From the start of the material through the line containing "показателем 85% побед", reproduce the lines with "Annuler" switched to "Quitter" and everything else left unchanged.

::: MATERIAL FOR THE TASK

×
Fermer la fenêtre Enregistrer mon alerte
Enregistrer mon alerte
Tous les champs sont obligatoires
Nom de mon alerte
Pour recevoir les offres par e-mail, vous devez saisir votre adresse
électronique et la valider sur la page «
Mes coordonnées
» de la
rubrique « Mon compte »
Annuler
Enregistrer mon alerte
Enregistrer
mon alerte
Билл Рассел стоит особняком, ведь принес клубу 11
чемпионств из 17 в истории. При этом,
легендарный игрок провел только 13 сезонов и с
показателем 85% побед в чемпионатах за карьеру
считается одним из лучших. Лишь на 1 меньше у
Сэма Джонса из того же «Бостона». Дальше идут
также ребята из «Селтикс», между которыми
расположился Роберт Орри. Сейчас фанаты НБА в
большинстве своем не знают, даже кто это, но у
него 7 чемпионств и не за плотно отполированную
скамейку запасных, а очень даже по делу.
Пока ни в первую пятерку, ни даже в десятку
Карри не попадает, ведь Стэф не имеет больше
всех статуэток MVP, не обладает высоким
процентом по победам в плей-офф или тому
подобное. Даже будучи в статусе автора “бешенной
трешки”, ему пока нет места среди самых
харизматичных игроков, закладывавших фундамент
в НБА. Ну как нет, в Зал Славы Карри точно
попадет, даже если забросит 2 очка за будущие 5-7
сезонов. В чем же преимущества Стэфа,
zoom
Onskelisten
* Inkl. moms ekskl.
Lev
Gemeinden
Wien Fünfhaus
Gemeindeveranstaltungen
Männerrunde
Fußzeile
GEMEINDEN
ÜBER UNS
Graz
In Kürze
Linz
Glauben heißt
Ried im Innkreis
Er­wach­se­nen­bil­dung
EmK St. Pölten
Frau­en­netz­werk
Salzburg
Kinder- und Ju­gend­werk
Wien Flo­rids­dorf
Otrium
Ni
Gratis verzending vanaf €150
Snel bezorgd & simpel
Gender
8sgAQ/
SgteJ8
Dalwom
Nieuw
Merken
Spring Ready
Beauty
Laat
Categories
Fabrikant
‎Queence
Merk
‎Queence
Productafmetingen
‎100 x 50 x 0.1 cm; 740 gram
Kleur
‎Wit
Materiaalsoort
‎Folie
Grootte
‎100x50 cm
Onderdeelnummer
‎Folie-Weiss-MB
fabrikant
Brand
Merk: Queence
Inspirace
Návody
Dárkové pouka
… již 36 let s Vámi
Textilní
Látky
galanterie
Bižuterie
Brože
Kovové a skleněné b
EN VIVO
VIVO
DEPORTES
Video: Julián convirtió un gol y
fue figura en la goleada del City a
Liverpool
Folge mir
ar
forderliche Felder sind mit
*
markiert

::::::

▶ _EXPECTED ANSWER_
×
Fermer la fenêtre Enregistrer mon alerte
Enregistrer mon alerte
Tous les champs sont obligatoires
Nom de mon alerte
Pour recevoir les offres par e-mail, vous devez saisir votre adresse
électronique et la valider sur la page «
Mes coordonnées
» de la
rubrique « Mon compte »
Quitter
Enregistrer mon alerte
Enregistrer
mon alerte
Билл Рассел стоит особняком, ведь принес клубу 11
чемпионств из 17 в истории. При этом,
легендарный игрок провел только 13 сезонов и с
показателем 85% побед в чемпионатах за карьеру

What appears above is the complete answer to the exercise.